Eco Beach YHA Apollo Bay
Getting back to reality, consider Eco Beach YHA in Apollo Bay on the Great Ocean Road. Don’t be put off by the fact it’s a hostel. It’s probably one of the best hostels you’ll ever stay in. The accommodation is amazingly well equipped with a large shared kitchen. The living room boasts two huge L-shaped sofas along with a wood fire burner, and the bedrooms, while basic, are clean and comfortable. Plus, it’s only a couple of blocks from the ocean.
Big 4 Holiday Parks
Some of the cheapest options for environmentally conscious travellers are caravan and camping grounds. Many of the Big 4 holiday parks are set in the most beautiful parts of the country, and are cheap to stay at on the whole. Check out Big 4 Hervey Bay if you’re planning on whale watching near Fraser Island, or the Big 4s near Marysville and Bright if you want to experience Alpine Australia.
Where to eat:
It would be completely impossible to list all the sustainable or organic restaurants in Australia. But we can share a few places that we think you should add to your foodie bucket list if you decide to travel the country.
Attica, Ripponlea, Victoria
As well as being a multi-award winning restaurant, Attica is unreservedly sustainable. Owner Ben Shewry aims to create an earthy menu that respects the land, which he says is inspired by the ruggedness of rivers, bushland and oceans. He incorporates greenery into his dishes, uses only sustainable seafood and gives Heston Blumenthal a run for his money. Expect dishes like hand-picked crab with wattle bread, pearl meat cooked in paperbark and grilled marron with desert lime.

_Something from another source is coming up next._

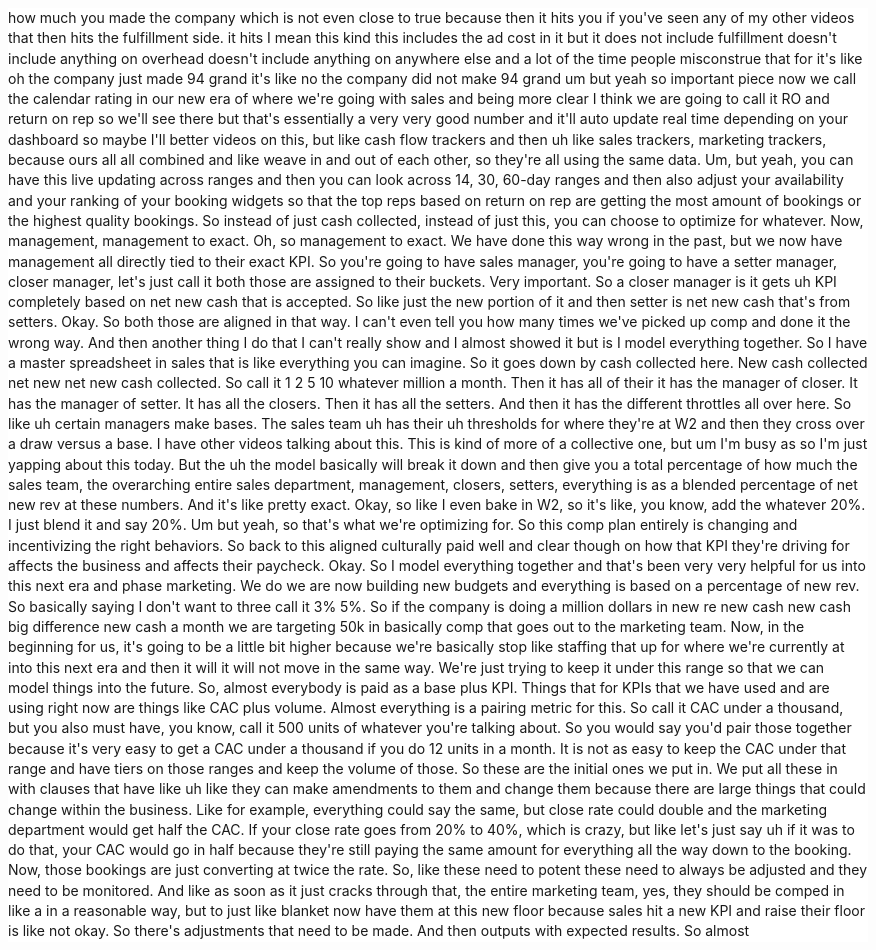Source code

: how much you made the company which is not even close to true because then it hits you if you've seen any of my other videos that then hits the fulfillment side. it hits I mean this kind this includes the ad cost in it but it does not include fulfillment doesn't include anything on overhead doesn't include anything on anywhere else and a lot of the time people misconstrue that for it's like oh the company just made 94 grand it's like no the company did not make 94 grand um but yeah so important piece now we call the calendar rating in our new era of where we're going with sales and being more clear I think we are going to call it RO and return on rep so we'll see there but that's essentially a very very good number and it'll auto update real time depending on your dashboard so maybe I'll better videos on this, but like cash flow trackers and then uh like sales trackers, marketing trackers, because ours all all combined and like weave in and out of each other, so they're all using the same data. Um, but yeah, you can have this live updating across ranges and then you can look across 14, 30, 60-day ranges and then also adjust your availability and your ranking of your booking widgets so that the top reps based on return on rep are getting the most amount of bookings or the highest quality bookings. So instead of just cash collected, instead of just this, you can choose to optimize for whatever. Now, management, management to exact. Oh, so management to exact. We have done this way wrong in the past, but we now have management all directly tied to their exact KPI. So you're going to have sales manager, you're going to have a setter manager, closer manager, let's just call it both those are assigned to their buckets. Very important. So a closer manager is it gets uh KPI completely based on net new cash that is accepted. So like just the new portion of it and then setter is net new cash that's from setters. Okay. So both those are aligned in that way. I can't even tell you how many times we've picked up comp and done it the wrong way. And then another thing I do that I can't really show and I almost showed it but is I model everything together. So I have a master spreadsheet in sales that is like everything you can imagine. So it goes down by cash collected here. New cash collected net new net new cash collected. So call it 1 2 5 10 whatever million a month. Then it has all of their it has the manager of closer. It has the manager of setter. It has all the closers. Then it has all the setters. And then it has the different throttles all over here. So like uh certain managers make bases. The sales team uh has their uh thresholds for where they're at W2 and then they cross over a draw versus a base. I have other videos talking about this. This is kind of more of a collective one, but um I'm busy as so I'm just yapping about this today. But the uh the model basically will break it down and then give you a total percentage of how much the sales team, the overarching entire sales department, management, closers, setters, everything is as a blended percentage of net new rev at these numbers. And it's like pretty exact. Okay, so like I even bake in W2, so it's like, you know, add the whatever 20%. I just blend it and say 20%. Um but yeah, so that's what we're optimizing for. So this comp plan entirely is changing and incentivizing the right behaviors. So back to this aligned culturally paid well and clear though on how that KPI they're driving for affects the business and affects their paycheck. Okay. So I model everything together and that's been very very helpful for us into this next era and phase marketing. We do we are now building new budgets and everything is based on a percentage of new rev. So basically saying I don't want to three call it 3% 5%. So if the company is doing a million dollars in new re new cash new cash big difference new cash a month we are targeting 50k in basically comp that goes out to the marketing team. Now, in the beginning for us, it's going to be a little bit higher because we're basically stop like staffing that up for where we're currently at into this next era and then it will it will not move in the same way. We're just trying to keep it under this range so that we can model things into the future. So, almost everybody is paid as a base plus KPI. Things that for KPIs that we have used and are using right now are things like CAC plus volume. Almost everything is a pairing metric for this. So call it CAC under a thousand, but you also must have, you know, call it 500 units of whatever you're talking about. So you would say you'd pair those together because it's very easy to get a CAC under a thousand if you do 12 units in a month. It is not as easy to keep the CAC under that range and have tiers on those ranges and keep the volume of those. So these are the initial ones we put in. We put all these in with clauses that have like uh like they can make amendments to them and change them because there are large things that could change within the business. Like for example, everything could say the same, but close rate could double and the marketing department would get half the CAC. If your close rate goes from 20% to 40%, which is crazy, but like let's just say uh if it was to do that, your CAC would go in half because they're still paying the same amount for everything all the way down to the booking. Now, those bookings are just converting at twice the rate. So, like these need to potent these need to always be adjusted and they need to be monitored. And like as soon as it just cracks through that, the entire marketing team, yes, they should be comped in like a in a reasonable way, but to just like blanket now have them at this new floor because sales hit a new KPI and raise their floor is like not okay. So there's adjustments that need to be made. And then outputs with expected results. So almost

Agrarian Eatery, New Norfolk, Tasmania
The Agrarian Kitchen Cooking School & Farm has attracted food lovers from all over the world to experience making their own food from foraged and garden produce. In 2017, the owners opened Agrarian Eatery, a space to showcase their ideas, presenting authentically cooked food that allows the ingredients to speak for themselves. Their new initiative will see the cooking school and farm moving close to the restaurant with the aim of fostering a community of local growers and farmers.
Nomad, Surry Hills, Sydney
Somewhat of an institution in Sydney, Nomad is a champion of sustainability. Although having experienced a fire that devastated their last space, Nomad Up the Road has recently opened, offering the same menu as before. All produce is free range and locally sourced. Any fish on the menu is line-caught and meat is bought whole and broken down in-house to use every part of the animal. The restaurant repurposes used oil into biodiesel and makes its own carbonated water using the Vestal system to avoid waste.
love.fish, Barangaroo, Sydney
This responsible restaurant lists the origin of every fish on the menu and works only with fisheries in Australia and New Zealand who are respectful of the environment. Any food left over from service is transformed into organic fertiliser or converted to green power, and all packaging used by the restaurant is either recycled or reused. The same philosophy carries over to love.fish’s drinks menu for which all drinks are Australian-made and sourced.
Swan Valley Gourmet Farm Cafe, Baskerville, Perth
Set in the heart of Swan Valley, this farm cafe offers a paddock-to-plate menu with a gourmet twist and has impressive eco credentials listed on its website. Adhering to the four Rs of sustainability – refuse, reuse, repurpose and recycle – Swan Valley farm cafe is pretty much zero waste. All packaging is reusable, they use second-hand crockery, feed food waste to their farm animals and even produce their own electricity using solar panels.
No need for flight shame – explore your own backyard
So what are you waiting for? You can still travel and eat in Australia without sacrificing your green principles. It’s all there on your doorstep, ready to be discovered.